START Material
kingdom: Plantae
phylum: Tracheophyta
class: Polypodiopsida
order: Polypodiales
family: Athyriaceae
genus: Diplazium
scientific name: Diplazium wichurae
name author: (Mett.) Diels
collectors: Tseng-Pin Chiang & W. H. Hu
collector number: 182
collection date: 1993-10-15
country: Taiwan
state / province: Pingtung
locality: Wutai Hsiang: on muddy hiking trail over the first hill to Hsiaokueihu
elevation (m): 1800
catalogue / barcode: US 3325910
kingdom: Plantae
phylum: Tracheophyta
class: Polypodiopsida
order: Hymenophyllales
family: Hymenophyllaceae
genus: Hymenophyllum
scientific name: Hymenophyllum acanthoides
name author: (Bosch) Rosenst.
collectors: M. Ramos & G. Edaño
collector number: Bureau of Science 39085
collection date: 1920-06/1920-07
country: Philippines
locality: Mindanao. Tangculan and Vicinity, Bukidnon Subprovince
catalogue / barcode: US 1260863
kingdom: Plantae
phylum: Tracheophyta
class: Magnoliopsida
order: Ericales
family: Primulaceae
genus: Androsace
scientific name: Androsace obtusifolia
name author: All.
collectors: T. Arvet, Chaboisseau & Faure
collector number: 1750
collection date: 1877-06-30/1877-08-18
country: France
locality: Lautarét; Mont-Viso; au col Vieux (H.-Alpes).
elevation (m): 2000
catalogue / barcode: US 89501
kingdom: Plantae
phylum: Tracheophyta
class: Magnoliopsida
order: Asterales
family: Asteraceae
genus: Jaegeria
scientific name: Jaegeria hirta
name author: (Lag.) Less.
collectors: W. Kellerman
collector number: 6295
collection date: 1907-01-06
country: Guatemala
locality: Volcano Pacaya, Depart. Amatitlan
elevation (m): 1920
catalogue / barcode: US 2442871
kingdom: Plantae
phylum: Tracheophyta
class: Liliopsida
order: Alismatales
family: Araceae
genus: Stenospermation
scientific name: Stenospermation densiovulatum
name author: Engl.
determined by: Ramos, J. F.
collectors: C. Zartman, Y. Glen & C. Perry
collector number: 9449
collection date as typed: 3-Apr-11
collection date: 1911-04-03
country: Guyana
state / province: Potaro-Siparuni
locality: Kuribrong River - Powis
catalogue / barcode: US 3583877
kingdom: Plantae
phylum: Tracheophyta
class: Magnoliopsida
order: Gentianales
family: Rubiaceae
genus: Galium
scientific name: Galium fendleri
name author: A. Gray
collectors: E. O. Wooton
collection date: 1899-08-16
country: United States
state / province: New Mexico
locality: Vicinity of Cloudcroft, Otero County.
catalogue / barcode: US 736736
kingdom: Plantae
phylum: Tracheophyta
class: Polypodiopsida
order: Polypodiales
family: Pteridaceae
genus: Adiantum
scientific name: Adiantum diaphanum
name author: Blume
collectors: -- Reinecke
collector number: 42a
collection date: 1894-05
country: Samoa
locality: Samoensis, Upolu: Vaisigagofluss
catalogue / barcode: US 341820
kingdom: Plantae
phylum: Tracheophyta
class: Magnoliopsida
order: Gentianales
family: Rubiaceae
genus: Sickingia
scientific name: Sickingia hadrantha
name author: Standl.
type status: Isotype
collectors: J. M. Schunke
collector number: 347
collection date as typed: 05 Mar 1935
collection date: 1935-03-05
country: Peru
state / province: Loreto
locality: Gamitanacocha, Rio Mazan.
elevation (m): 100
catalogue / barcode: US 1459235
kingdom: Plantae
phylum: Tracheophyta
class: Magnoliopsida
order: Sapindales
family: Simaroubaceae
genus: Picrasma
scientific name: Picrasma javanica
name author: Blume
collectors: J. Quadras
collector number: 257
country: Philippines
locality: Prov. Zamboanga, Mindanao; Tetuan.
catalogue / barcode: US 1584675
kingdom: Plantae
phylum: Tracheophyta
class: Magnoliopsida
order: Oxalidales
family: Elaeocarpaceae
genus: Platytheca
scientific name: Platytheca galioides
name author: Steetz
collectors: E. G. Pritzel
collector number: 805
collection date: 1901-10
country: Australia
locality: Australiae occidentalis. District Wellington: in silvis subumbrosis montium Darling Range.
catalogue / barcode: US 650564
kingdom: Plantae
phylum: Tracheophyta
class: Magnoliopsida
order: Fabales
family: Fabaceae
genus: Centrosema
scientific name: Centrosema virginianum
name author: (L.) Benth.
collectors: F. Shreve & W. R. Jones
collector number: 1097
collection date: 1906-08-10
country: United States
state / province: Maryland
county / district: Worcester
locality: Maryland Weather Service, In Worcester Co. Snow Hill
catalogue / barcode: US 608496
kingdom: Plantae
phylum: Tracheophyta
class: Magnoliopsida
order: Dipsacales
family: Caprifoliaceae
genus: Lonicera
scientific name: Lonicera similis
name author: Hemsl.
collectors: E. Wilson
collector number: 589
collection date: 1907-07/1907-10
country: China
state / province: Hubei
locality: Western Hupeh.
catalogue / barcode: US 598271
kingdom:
END Material
__Exercise description__.
Put all the lines from the material above into a numbered list, leaving out any blank lines.

__Solution for this problem__.
1. kingdom: Plantae
2. phylum: Tracheophyta
3. class: Polypodiopsida
4. order: Polypodiales
5. family: Athyriaceae
6. genus: Diplazium
7. scientific name: Diplazium wichurae
8. name author: (Mett.) Diels
9. collectors: Tseng-Pin Chiang & W. H. Hu
10. collector number: 182
11. collection date: 1993-10-15
12. country: Taiwan
13. state / province: Pingtung
14. locality: Wutai Hsiang: on muddy hiking trail over the first hill to Hsiaokueihu
15. elevation (m): 1800
16. catalogue / barcode: US 3325910
17. kingdom: Plantae
18. phylum: Tracheophyta
19. class: Polypodiopsida
20. order: Hymenophyllales
21. family: Hymenophyllaceae
22. genus: Hymenophyllum
23. scientific name: Hymenophyllum acanthoides
24. name author: (Bosch) Rosenst.
25. collectors: M. Ramos & G. Edaño
26. collector number: Bureau of Science 39085
27. collection date: 1920-06/1920-07
28. country: Philippines
29. locality: Mindanao. Tangculan and Vicinity, Bukidnon Subprovince
30. catalogue / barcode: US 1260863
31. kingdom: Plantae
32. phylum: Tracheophyta
33. class: Magnoliopsida
34. order: Ericales
35. family: Primulaceae
36. genus: Androsace
37. scientific name: Androsace obtusifolia
38. name author: All.
39. collectors: T. Arvet, Chaboisseau & Faure
40. collector number: 1750
41. collection date: 1877-06-30/1877-08-18
42. country: France
43. locality: Lautarét; Mont-Viso; au col Vieux (H.-Alpes).
44. elevation (m): 2000
45. catalogue / barcode: US 89501
46. kingdom: Plantae
47. phylum: Tracheophyta
48. class: Magnoliopsida
49. order: Asterales
50. family: Asteraceae
51. genus: Jaegeria
52. scientific name: Jaegeria hirta
53. name author: (Lag.) Less.
54. collectors: W. Kellerman
55. collector number: 6295
56. collection date: 1907-01-06
57. country: Guatemala
58. locality: Volcano Pacaya, Depart. Amatitlan
59. elevation (m): 1920
60. catalogue / barcode: US 2442871
61. kingdom: Plantae
62. phylum: Tracheophyta
63. class: Liliopsida
64. order: Alismatales
65. family: Araceae
66. genus: Stenospermation
67. scientific name: Stenospermation densiovulatum
68. name author: Engl.
69. determined by: Ramos, J. F.
70. collectors: C. Zartman, Y. Glen & C. Perry
71. collector number: 9449
72. collection date as typed: 3-Apr-11
73. collection date: 1911-04-03
74. country: Guyana
75. state / province: Potaro-Siparuni
76. locality: Kuribrong River - Powis
77. catalogue / barcode: US 3583877
78. kingdom: Plantae
79. phylum: Tracheophyta
80. class: Magnoliopsida
81. order: Gentianales
82. family: Rubiaceae
83. genus: Galium
84. scientific name: Galium fendleri
85. name author: A. Gray
86. collectors: E. O. Wooton
87. collection date: 1899-08-16
88. country: United States
89. state / province: New Mexico
90. locality: Vicinity of Cloudcroft, Otero County.
91. catalogue / barcode: US 736736
92. kingdom: Plantae
93. phylum: Tracheophyta
94. class: Polypodiopsida
95. order: Polypodiales
96. family: Pteridaceae
97. genus: Adiantum
98. scientific name: Adiantum diaphanum
99. name author: Blume
100. collectors: -- Reinecke
101. collector number: 42a
102. collection date: 1894-05
103. country: Samoa
104. locality: Samoensis, Upolu: Vaisigagofluss
105. catalogue / barcode: US 341820
106. kingdom: Plantae
107. phylum: Tracheophyta
108. class: Magnoliopsida
109. order: Gentianales
110. family: Rubiaceae
111. genus: Sickingia
112. scientific name: Sickingia hadrantha
113. name author: Standl.
114. type status: Isotype
115. collectors: J. M. Schunke
116. collector number: 347
117. collection date as typed: 05 Mar 1935
118. collection date: 1935-03-05
119. country: Peru
120. state / province: Loreto
121. locality: Gamitanacocha, Rio Mazan.
122. elevation (m): 100
123. catalogue / barcode: US 1459235
124. kingdom: Plantae
125. phylum: Tracheophyta
126. class: Magnoliopsida
127. order: Sapindales
128. family: Simaroubaceae
129. genus: Picrasma
130. scientific name: Picrasma javanica
131. name author: Blume
132. collectors: J. Quadras
133. collector number: 257
134. country: Philippines
135. locality: Prov. Zamboanga, Mindanao; Tetuan.
136. catalogue / barcode: US 1584675
137. kingdom: Plantae
138. phylum: Tracheophyta
139. class: Magnoliopsida
140. order: Oxalidales
141. family: Elaeocarpaceae
142. genus: Platytheca
143. scientific name: Platytheca galioides
144. name author: Steetz
145. collectors: E. G. Pritzel
146. collector number: 805
147. collection date: 1901-10
148. country: Australia
149. locality: Australiae occidentalis. District Wellington: in silvis subumbrosis montium Darling Range.
150. catalogue / barcode: US 650564
151. kingdom: Plantae
152. phylum: Tracheophyta
153. class: Magnoliopsida
154. order: Fabales
155. family: Fabaceae
156. genus: Centrosema
157. scientific name: Centrosema virginianum
158. name author: (L.) Benth.
159. collectors: F. Shreve & W. R. Jones
160. collector number: 1097
161. collection date: 1906-08-10
162. country: United States
163. state / province: Maryland
164. county / district: Worcester
165. locality: Maryland Weather Service, In Worcester Co. Snow Hill
166. catalogue / barcode: US 608496
167. kingdom: Plantae
168. phylum: Tracheophyta
169. class: Magnoliopsida
170. order: Dipsacales
171. family: Caprifoliaceae
172. genus: Lonicera
173. scientific name: Lonicera similis
174. name author: Hemsl.
175. collectors: E. Wilson
176. collector number: 589
177. collection date: 1907-07/1907-10
178. country: China
179. state / province: Hubei
180. locality: Western Hupeh.
181. catalogue / barcode: US 598271
182. kingdom:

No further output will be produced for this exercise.